What to do:
Count the lines in the listing below that contain the word "based". Reply with the number alone.

--- Start Supplied data ---

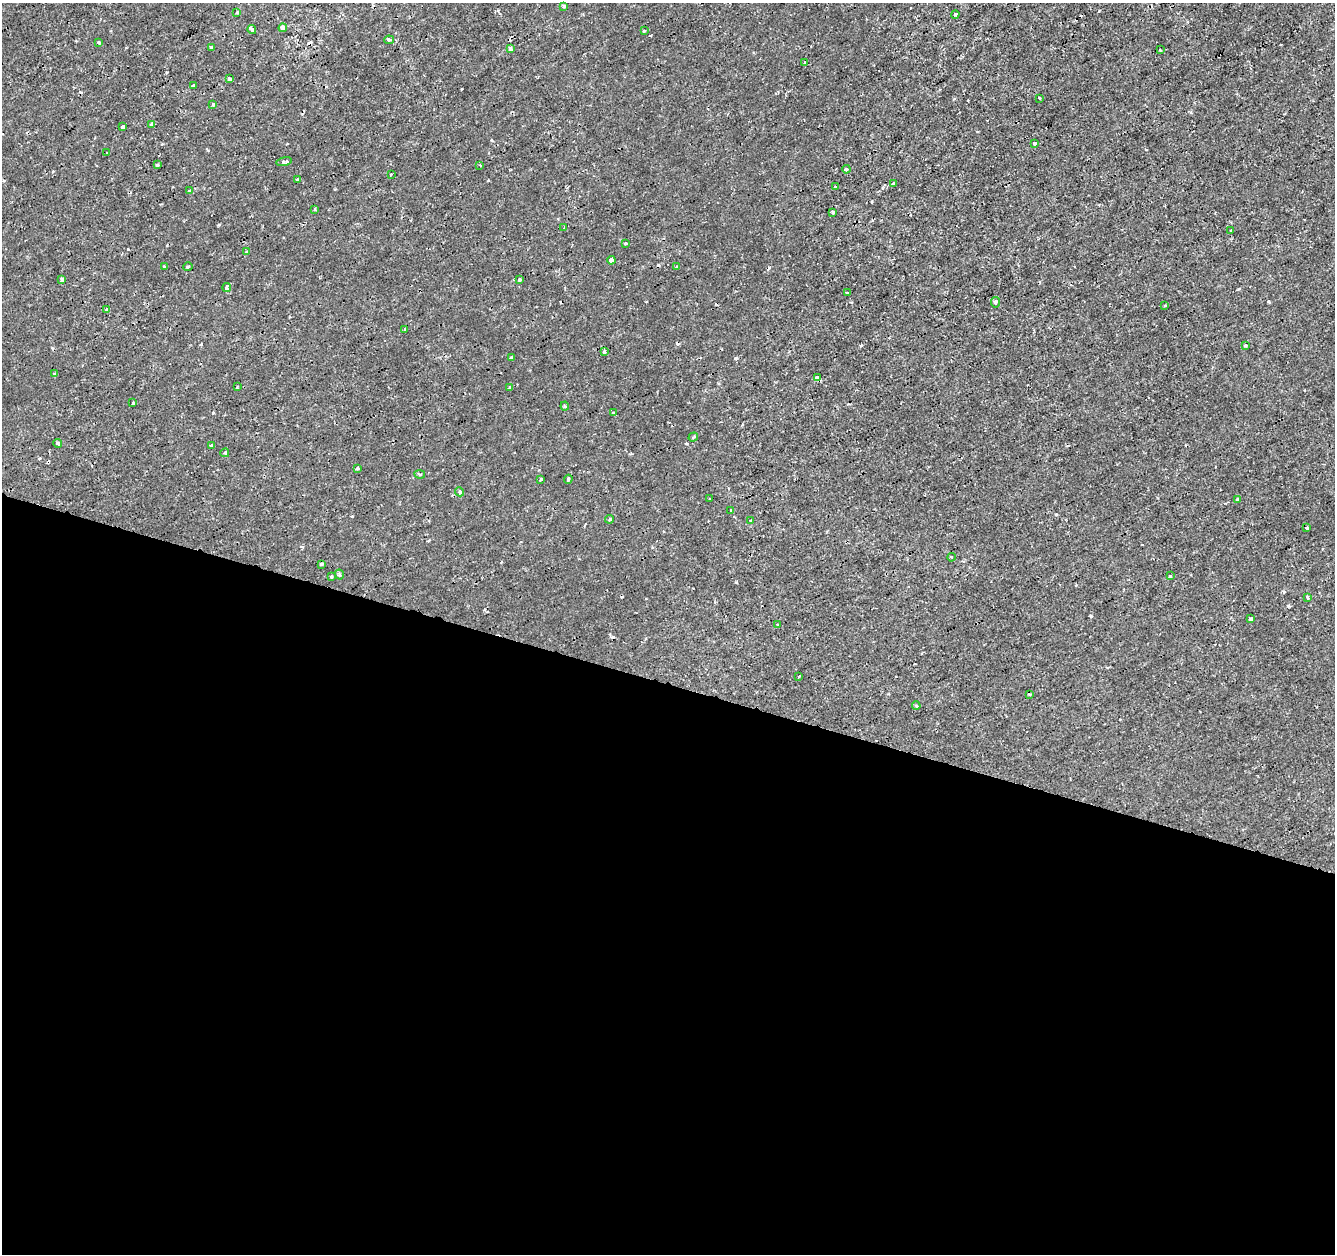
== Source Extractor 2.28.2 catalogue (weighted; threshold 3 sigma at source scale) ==
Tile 14 of 4 x 4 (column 2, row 4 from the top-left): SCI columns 1334-2666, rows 217-1468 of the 5339 x 5501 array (HDU 1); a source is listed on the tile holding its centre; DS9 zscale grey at full resolution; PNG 1337 x 1256 px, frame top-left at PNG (2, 3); each listed source drawn as its Kron ellipse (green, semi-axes under 4 px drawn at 4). Shown black and unused: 46% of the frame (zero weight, under 2 of 3 exposures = <1% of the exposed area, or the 3 px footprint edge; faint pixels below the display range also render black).
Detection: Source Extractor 2.28.2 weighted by HDU 2 'WHT'; one run over the whole footprint, this tile lists its part. Background 1.78e-04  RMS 0.0011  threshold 0.00517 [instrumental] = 3 sigma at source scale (4.5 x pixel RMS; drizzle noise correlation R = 1.50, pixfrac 1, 0.0396/0.0396 arcsec/px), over >= 5 px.
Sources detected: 95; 12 cosmic-ray / hot-pixel residue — neither listed nor drawn; the other 83 listed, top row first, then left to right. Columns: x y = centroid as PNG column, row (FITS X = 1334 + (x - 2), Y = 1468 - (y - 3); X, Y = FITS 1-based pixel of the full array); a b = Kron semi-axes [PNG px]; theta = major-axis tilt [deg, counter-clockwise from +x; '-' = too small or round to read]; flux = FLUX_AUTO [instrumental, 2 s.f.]
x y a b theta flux
564 6 3 3 - 0.27
237 12 3 3 - 0.21
955 14 4 3 - 0.19
283 28 4 4 - 0.9
252 29 4 3 - 0.64
644 31 3 3 - 0.22
389 40 5 4 - 0.19
99 42 3 3 - 0.22
211 47 3 3 - 0.18
510 49 4 3 - 0.72
1160 50 3 2 - 0.13
805 62 3 3 - 0.27
230 79 4 4 - 0.22
193 85 3 3 - 0.14
1039 98 3 2 - 0.17
213 104 4 3 - 0.24
152 124 4 3 - 0.33
122 127 4 3 - 0.32
1035 143 3 3 - 0.43
107 153 3 2 - 0.086
284 161 8 4 13 0.32
158 165 3 3 - 0.16
480 165 3 3 - 0.21
846 169 4 4 - 0.22
391 174 4 3 - 0.14
297 180 3 2 - 0.13
893 183 3 3 - 0.18
836 187 4 3 - 0.31
189 191 3 3 - 0.17
315 209 4 3 - 0.13
833 212 3 3 - 0.29
564 228 3 3 - 0.088
1231 231 3 2 - 0.19
625 243 3 3 - 0.23
247 252 4 4 - 0.17
611 260 4 4 - 0.91
165 267 3 3 - 0.3
188 267 5 3 - 0.1
676 267 4 3 - 0.16
519 279 3 3 - 0.19
62 280 3 3 - 0.45
227 287 4 3 - 0.49
847 293 3 3 - 0.33
995 302 5 4 - 0.24
1165 305 3 3 - 0.14
107 310 3 3 - 0.3
405 330 4 3 - 0.67
1245 345 3 3 - 0.21
604 352 4 3 - 0.16
512 358 4 3 - 0.37
55 374 3 3 - 0.29
817 378 4 4 - 1.4
237 387 3 2 - 0.094
510 387 3 3 - 0.24
133 403 3 3 - 0.75
565 406 4 4 - 0.15
613 413 4 3 - 0.14
693 437 5 3 - 0.16
57 443 4 3 - 0.19
211 445 4 3 - 0.14
225 453 4 3 - 0.17
357 468 3 3 - 0.29
420 474 5 3 - 0.14
541 479 3 3 - 0.16
568 479 4 3 - 0.27
460 492 5 4 - 0.21
710 499 4 2 - 0.092
1238 499 4 3 - 0.31
731 510 4 2 - 0.091
610 519 4 3 - 0.17
751 520 4 2 - 0.1
1307 528 3 3 - 0.42
951 557 4 2 - 0.09
321 564 4 4 - 0.14
339 575 5 4 - 0.21
1170 576 3 3 - 0.28
331 577 3 2 - 0.2
1308 598 4 3 - 0.19
1251 619 4 3 - 0.78
778 625 3 3 - 0.15
799 676 3 2 - 0.093
1029 694 3 2 - 0.2
916 706 4 3 - 0.17
Unlisted compact peaks at least as high as the median listed source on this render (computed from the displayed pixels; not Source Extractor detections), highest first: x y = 736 358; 769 267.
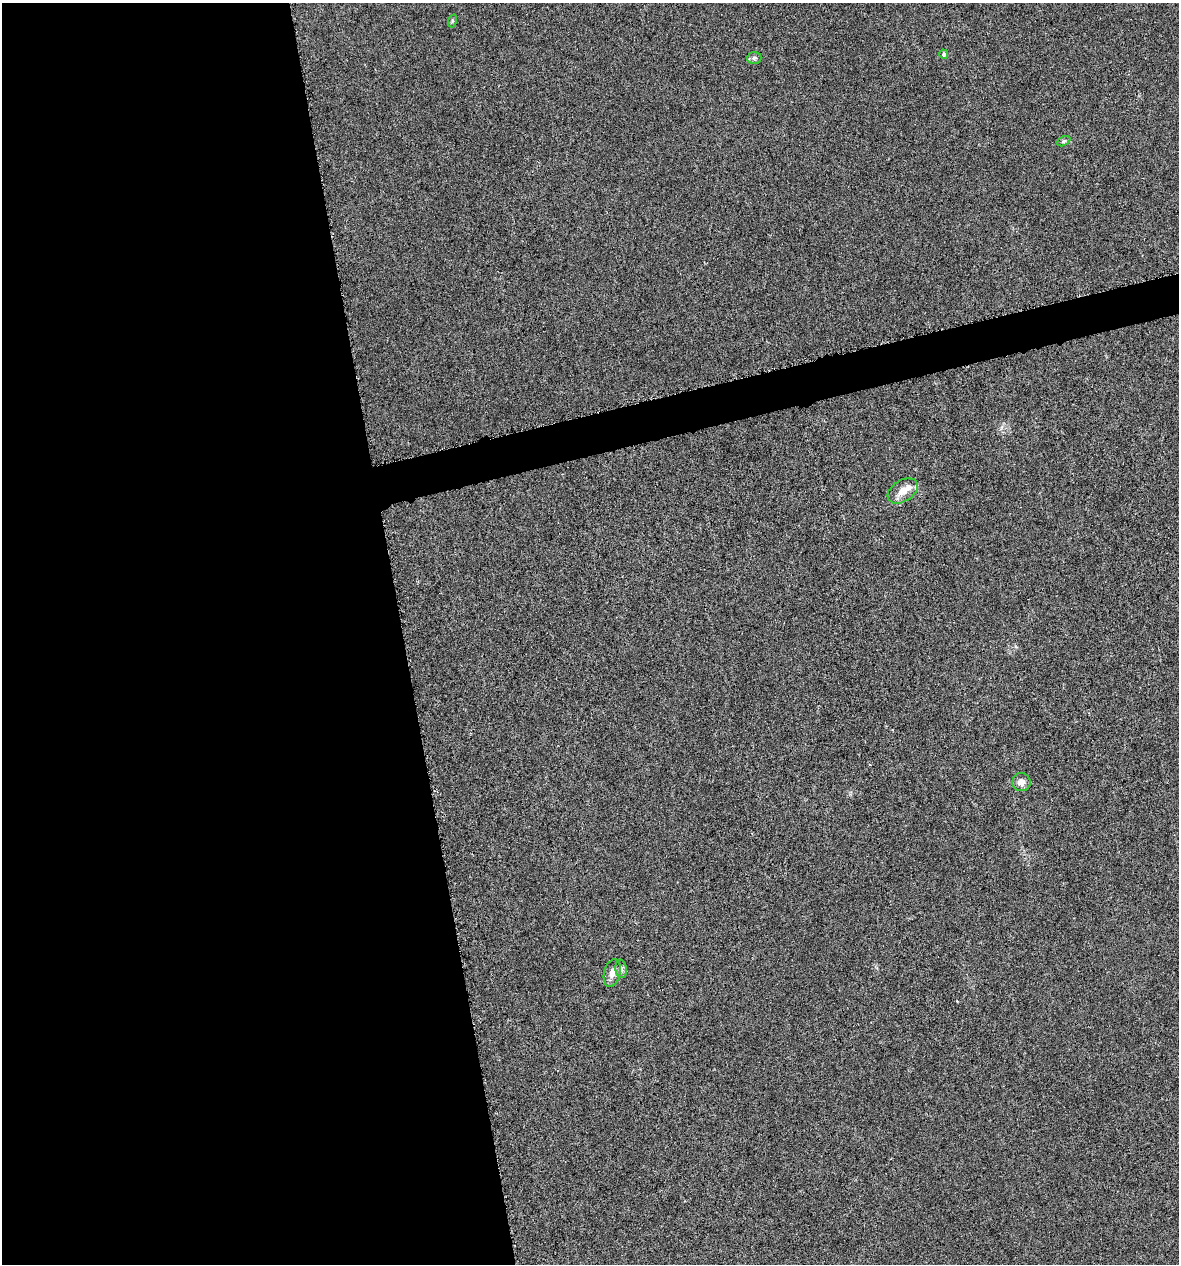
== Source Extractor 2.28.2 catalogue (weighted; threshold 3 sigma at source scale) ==
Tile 9 of 4 x 4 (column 1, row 3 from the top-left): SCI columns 42-1218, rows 1263-2524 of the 4843 x 5052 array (HDU 1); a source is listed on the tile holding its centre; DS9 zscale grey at full resolution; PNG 1181 x 1266 px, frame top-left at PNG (2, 3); each listed source drawn as its Kron ellipse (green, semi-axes under 4 px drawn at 4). Shown black and unused: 36% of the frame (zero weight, under 4 of 8 exposures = <1% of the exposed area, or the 3 px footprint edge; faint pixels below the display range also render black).
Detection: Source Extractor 2.28.2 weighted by HDU 2 'WHT'; one run over the whole footprint, this tile lists its part. Background -0.00911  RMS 0.0022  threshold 0.00881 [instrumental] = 3 sigma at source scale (4.09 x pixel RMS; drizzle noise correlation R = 1.36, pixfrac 0.8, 0.0396/0.0396 arcsec/px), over >= 5 px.
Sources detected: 9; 1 inside a brighter listed object's ellipse — not listed separately; the other 8 listed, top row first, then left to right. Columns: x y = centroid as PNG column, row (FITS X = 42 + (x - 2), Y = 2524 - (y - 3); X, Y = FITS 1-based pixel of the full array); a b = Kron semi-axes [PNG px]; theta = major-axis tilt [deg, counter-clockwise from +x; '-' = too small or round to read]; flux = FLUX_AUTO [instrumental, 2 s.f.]
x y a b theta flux
452 21 6 4 72 0.26
944 54 4 4 - 0.43
754 58 7 6 - 0.44
1064 141 7 4 26 0.35
903 491 16 10 32 2.4
1021 782 9 9 - 1.1
621 969 9 5 -84 0.58
612 973 14 8 77 1.4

--- End Supplied data ---

Complete answer:
2